| Texte fourni |
******

Les voies de sortie de crise
Comment
sortir de cette impasse ? Comment briser le cycle infernal de la violence et de
l’impunité ? Comme l’a exprimé le Pape François lors de son récent séjour en
RDC : « Nous ne pouvons pas nous habituer au sang qui coule dans ce pays,
depuis des décennies désormais en RDC, faisant des millions de morts à l’insu
de beaucoup ». Il est en effet plus que temps de sortir la tragédie congolaise
de l’indifférence et de la négligence.
1.
C’est dans ce contexte que nous saluons les communiqués des Etats-Unis
d’Amérique, de la Belgique, de la France, de l’Allemagne, de l’Espagne ou
encore de l’UE qui, rappelant l’importance de l’intégrité et de la souveraineté
de la RDC, ont condamné les crimes commis par le M23 et ont demandé la
cessation du soutien du Rwanda pour contribuer à une résolution de la crise au
Nord Kivu. Nous saluons aussi la prise de position récente du Conseil de Paix
et de Sécurité à l’occasion de la 36e Assemblée ordinaire des chefs d’État et
de gouvernement de l’UA et son appel pertinent à revitaliser d’urgence
l’Accord-Cadre avec la mobilisation des institutions « co-garantes ». Nous
prenons également acte de la « Stratégie renouvelée de l’UE pour la région des
Grands Lacs : soutenir la transformation des causes profondes de l’instabilité
en perspectives communes », adoptée par le Conseil européen ce 20 février, qui
rappelle l’importance stratégique de la région et son potentiel rôle moteur
pour l’ensemble du continent africain. Cette nouvelle stratégie place l’emphase
sur la recherche de la paix durable, le respect de la souveraineté et de
l’intégrité des États et sur l’importance de transformer le trafic des
ressources naturelles en vecteur pour un commerce responsable et un
développement durable. Nous appelons l’UE à nommer un Envoyé spécial pour la
région des Grands Lacs pour maximiser les potentialités de ce nouvel engagement
stratégique européen dans la région.

******

| Court exercice 1 |
Selon le texte sur la crise en RDC, à quelle date le Conseil européen a-t-il adopté la stratégie renouvelée de l'UE pour la région des Grands Lacs ?
| Court exercice 2 |
Reprenez le texte sur la crise en RDC à la suite de sa dernière phrase.
Ces lignes n'ont aucun lien avec le texte sur la crise en RDC.

Lignes d'un jeu de données de segmentation
******

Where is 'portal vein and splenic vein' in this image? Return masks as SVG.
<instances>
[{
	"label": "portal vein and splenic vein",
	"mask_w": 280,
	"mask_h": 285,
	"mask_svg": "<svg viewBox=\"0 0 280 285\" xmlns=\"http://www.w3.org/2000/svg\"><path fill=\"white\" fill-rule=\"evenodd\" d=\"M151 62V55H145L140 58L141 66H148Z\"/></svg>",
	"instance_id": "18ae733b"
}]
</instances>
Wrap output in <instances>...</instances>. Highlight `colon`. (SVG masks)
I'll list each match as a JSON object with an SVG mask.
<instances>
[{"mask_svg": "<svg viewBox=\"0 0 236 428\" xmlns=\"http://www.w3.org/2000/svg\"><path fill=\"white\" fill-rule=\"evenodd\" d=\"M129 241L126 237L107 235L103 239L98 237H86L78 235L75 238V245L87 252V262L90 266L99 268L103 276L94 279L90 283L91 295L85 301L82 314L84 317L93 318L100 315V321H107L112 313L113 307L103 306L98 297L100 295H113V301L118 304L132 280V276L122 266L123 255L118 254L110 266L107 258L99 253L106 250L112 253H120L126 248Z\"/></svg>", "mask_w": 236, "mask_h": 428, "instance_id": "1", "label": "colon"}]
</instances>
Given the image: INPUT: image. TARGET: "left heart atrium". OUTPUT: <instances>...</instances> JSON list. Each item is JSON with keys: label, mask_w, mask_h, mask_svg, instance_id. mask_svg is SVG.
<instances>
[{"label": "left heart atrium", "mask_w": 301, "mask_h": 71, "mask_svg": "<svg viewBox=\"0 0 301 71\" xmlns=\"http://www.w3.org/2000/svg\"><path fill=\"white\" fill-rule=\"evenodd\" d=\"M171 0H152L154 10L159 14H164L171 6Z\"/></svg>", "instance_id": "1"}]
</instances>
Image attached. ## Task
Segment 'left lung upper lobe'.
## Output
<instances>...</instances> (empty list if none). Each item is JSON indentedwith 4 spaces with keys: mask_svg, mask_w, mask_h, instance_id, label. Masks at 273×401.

******

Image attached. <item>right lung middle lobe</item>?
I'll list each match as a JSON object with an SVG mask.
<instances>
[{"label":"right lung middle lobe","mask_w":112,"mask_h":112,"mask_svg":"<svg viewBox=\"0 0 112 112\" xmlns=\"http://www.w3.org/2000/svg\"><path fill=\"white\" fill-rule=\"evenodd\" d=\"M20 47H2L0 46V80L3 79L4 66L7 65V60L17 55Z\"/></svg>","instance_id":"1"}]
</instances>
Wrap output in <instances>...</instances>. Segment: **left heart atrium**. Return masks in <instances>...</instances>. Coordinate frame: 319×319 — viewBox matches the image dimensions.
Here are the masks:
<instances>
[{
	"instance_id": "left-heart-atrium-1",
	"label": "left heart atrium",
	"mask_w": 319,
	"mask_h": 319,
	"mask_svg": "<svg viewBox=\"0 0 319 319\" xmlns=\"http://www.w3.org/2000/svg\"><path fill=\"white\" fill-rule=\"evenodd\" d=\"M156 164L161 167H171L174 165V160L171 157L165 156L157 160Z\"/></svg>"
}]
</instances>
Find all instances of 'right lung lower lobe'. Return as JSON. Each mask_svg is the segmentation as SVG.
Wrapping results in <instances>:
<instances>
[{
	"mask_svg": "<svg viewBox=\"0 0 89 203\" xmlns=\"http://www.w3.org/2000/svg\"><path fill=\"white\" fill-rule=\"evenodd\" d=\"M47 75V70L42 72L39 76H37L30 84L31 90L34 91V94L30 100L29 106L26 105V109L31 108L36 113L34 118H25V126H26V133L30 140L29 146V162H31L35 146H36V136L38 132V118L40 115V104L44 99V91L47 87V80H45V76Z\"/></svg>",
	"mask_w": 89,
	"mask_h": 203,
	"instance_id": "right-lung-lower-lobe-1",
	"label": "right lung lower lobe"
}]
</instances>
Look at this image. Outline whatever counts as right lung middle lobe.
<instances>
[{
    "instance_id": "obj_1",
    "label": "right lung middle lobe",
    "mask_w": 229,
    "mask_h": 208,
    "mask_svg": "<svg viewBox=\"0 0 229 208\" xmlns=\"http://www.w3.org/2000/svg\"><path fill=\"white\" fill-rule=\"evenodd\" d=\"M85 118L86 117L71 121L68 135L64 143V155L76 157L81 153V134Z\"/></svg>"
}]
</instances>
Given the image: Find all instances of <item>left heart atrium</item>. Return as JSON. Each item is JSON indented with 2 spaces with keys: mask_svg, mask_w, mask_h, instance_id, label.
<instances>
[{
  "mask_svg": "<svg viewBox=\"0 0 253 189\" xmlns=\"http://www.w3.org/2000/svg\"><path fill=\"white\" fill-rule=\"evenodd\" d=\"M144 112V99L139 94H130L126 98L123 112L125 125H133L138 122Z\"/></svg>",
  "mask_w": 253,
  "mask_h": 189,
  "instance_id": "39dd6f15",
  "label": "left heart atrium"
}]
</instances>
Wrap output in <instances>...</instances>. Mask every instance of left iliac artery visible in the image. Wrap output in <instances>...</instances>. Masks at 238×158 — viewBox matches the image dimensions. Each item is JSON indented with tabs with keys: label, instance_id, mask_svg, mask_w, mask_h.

******

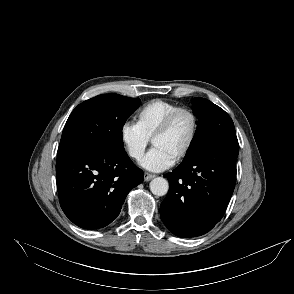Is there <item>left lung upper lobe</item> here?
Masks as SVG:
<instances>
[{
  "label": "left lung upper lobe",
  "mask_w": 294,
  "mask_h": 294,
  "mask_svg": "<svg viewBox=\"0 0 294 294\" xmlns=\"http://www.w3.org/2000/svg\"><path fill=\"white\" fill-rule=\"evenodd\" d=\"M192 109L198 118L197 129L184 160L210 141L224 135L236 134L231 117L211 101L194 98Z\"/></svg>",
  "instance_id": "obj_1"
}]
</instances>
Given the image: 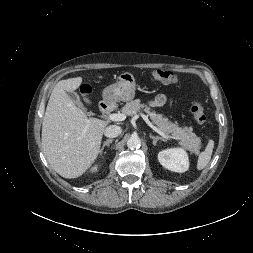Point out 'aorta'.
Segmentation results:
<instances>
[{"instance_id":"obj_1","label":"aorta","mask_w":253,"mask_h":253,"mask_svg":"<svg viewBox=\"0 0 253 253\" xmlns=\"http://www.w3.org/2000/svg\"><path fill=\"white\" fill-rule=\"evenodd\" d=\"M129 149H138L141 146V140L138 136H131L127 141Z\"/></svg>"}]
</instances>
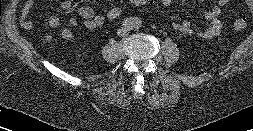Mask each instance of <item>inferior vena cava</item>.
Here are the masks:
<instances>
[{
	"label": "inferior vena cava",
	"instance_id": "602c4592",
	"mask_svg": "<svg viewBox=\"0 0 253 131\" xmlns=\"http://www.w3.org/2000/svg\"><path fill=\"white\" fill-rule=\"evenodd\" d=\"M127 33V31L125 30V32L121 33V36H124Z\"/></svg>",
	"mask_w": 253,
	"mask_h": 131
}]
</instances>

******

| Résultat 1 |
Le 20 février.

| Résultat 2 |
En
outre, nous faisons également une recommandation simple aux politiciens, aux diplomates
et aux responsables institutionnels qui cherchent à contribuer à la paix dans
l'Est du Congo. Vos appels, vos demandes et vos exhortations ne sont ni compris
ni respectés par le régime de Kigali. Il faut impérativement que les Etats-Unis
d’Amérique, l’UE, la France, le Royaume-Uni et d’autres partenaires adoptent
des sanctions politiques et économiques, et suspendent leur assistance
militaire au Rwanda tant qu’il soutiendra le M23 et agressera la RDC. C’est le
seul langage qui entrainera des effets concrets et mettra fin à l’ingérence
rwandaise à l’Est du Congo. Nous appelons aussi la Banque mondiale, la Banque
africaine de développement et d’autres partenaires multilatéraux ou bilatéraux
à être guidés par une politique de conditionnalités pour que l’assistance
internationale soit dorénavant liée au respect strict des engagements pris au
titre de l’Accord-Cadre et au respect des droits humains.
2.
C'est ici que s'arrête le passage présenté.